2025年10月末、CanvaがAffinityの無料化を発表した。

Affinity V3ではインストーラーとライセンスが統合され、アプリ間の機能が完全に共有できる「統合スタジオ」へ進化した。
V2のような「StudioLink(ペルソナ切り替えによる機能制限)」は撤廃され、どのアプリ(スタジオ)を開いていても全機能にアクセス可能になった。

※現行バージョン(2025年11月時点)でも、縦書きや日本語組版の仕様は一部制限あり

このニュースは「Adobeの代替ソフトが無料になった」以上の意味を持つ。

Affinityの普及は、デザイン教育の構造そのものを変え、これまで存在してきた教育者の役割を大きく分岐させていく。

そしてそこには、AI時代の職業の未来が凝縮されている。

Affinity普及がもたらす最大の変化

「操作教育」の終わり

PhotoshopやIllustratorは強力だが、

  • 高額

  • 環境依存が強い

  • 学校で導入しにくい

という壁が存在していた。

その結果、長いあいだデザイン教育は

デザイン教育 = Adobe操作の授業

という構造に縛られてきた。

しかしAffinityは、

  • 無料で導入可能

  • Windows/Mac双方で安定動作

  • UI思想が3アプリで統一

  • 中高生でも触りやすい構造

  • 家庭でも継続利用できる

という条件を揃えてしまった。

[データセットの行]
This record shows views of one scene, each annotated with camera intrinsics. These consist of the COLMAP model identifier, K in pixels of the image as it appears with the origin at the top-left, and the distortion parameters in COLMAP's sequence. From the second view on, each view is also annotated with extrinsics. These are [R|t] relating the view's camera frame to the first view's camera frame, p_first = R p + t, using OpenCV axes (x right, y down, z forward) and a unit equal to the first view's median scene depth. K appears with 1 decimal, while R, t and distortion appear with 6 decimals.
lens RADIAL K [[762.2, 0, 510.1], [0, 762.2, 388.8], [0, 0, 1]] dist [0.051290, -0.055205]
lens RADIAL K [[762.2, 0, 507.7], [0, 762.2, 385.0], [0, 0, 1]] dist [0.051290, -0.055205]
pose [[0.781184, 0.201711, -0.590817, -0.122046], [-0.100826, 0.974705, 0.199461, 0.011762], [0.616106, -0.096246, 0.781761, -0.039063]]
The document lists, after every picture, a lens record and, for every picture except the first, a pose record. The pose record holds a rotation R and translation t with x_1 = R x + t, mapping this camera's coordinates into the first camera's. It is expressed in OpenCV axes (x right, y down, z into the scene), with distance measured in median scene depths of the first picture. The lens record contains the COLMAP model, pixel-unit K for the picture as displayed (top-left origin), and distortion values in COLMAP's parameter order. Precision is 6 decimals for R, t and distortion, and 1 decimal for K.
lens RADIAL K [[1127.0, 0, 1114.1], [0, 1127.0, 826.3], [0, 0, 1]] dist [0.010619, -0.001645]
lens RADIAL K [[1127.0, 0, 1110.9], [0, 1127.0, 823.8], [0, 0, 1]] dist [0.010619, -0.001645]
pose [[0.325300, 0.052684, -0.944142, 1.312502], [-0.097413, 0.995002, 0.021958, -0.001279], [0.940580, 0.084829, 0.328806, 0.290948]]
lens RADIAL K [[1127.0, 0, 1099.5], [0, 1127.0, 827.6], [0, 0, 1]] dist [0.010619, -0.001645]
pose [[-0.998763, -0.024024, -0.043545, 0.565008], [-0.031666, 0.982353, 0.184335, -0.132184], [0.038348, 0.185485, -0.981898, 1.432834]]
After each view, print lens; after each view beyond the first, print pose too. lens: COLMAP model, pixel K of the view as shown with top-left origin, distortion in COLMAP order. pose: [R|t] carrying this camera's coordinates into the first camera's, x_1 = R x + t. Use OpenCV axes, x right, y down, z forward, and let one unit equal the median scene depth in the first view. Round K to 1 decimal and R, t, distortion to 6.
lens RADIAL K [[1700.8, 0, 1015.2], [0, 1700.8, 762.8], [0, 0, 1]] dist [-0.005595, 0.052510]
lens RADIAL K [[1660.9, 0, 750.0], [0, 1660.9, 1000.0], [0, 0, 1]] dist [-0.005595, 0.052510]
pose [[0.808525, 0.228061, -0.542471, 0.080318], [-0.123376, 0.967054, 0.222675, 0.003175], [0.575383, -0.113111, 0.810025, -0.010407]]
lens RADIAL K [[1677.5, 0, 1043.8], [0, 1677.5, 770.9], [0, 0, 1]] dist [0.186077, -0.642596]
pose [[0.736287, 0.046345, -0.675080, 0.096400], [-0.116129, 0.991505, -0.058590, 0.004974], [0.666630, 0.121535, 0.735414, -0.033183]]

### 取り組み
• 1. Affinity無料化についての本文で、Affinityが揃えたとされる条件をすべて本文の言葉のまま挙げてください。
• 2. Affinity無料化についての本文を、最後の文のあとから書き継いでください。
これらの行は、本文とは別の出どころから集めたものです。

### 課題ごとの解答
• 1.
・無料で導入可能
・Windows/Mac双方で安定動作
・UI思想が3アプリで統一
・中高生でも触りやすい構造
・家庭でも継続利用できる

• 2.
現行バージョンで日本語縦書き対応が限定的であっても、基礎教育という視点では大きな障害にはならない。

“操作は勝手に身につく時代”が来る

いまの中高生は、

  • 配信サムネ

  • TikTok動画編集

  • 画像加工

  • 学校のスライド制作

を日常的に行っている。

実際、学校現場ではCanvaやCapCutを授業で扱うケースが増えており、基本的なレイヤー概念は既に日常化しつつある。

彼らにとってレイヤーやマスク操作は、

Wordで文章を書く
PowerPointで資料を作る

と同じ“日常的リテラシー”へ移行しつつある。

もはや学校が

「レイヤーとは」「マスクとは」

と説明する必要はなくなる。

Affinity普及は、操作教育そのものを過去の遺物に変えていく。

消えるのは「操作中心の教育」

AIもチュートリアルも、操作は教えられる。

  • Photoshopのブラシ設定

  • Illustratorのパス操作

  • Affinityのマスク手順

  • レタッチ手順

これらは自動化されやすい領域だ。

Affinity普及はこの流れを加速させ、

操作を中心に置く教育者の価値を急速に減少させる

ただし、

操作を“手段”として使いながら、意図や判断基準を教えられる講師はむしろ価値を増す

ここが重要なポイントである。

Affinity世代が育つと、教育は「思想」に戻る

ツールが自由に使え、操作が“読み書きレベル”になると、次に求められるものが変わる。

それは、

  • なぜこの構図が良いのか

  • なぜこのロゴは強いのか

  • なぜこの余白は美しいのか

  • 視線はどこに流れるのか

  • 何を残し、何を削るのか

という 「意図のデザイン」 だ。

Affinityの普及は、表層のテクニックを無価値化し、デザインの核心――意図・文脈・視覚言語・問いが重要になる。

Affinity時代・AI時代でも消えない教育者とは?

結論は明確だ。

意図・文脈・問いを扱える教育者

視覚と言語のあいだを翻訳できる教育者

以下にその本質を整理する。

①「美しさの理由」を言語化できる人

AIは“それっぽいデザイン”を作る。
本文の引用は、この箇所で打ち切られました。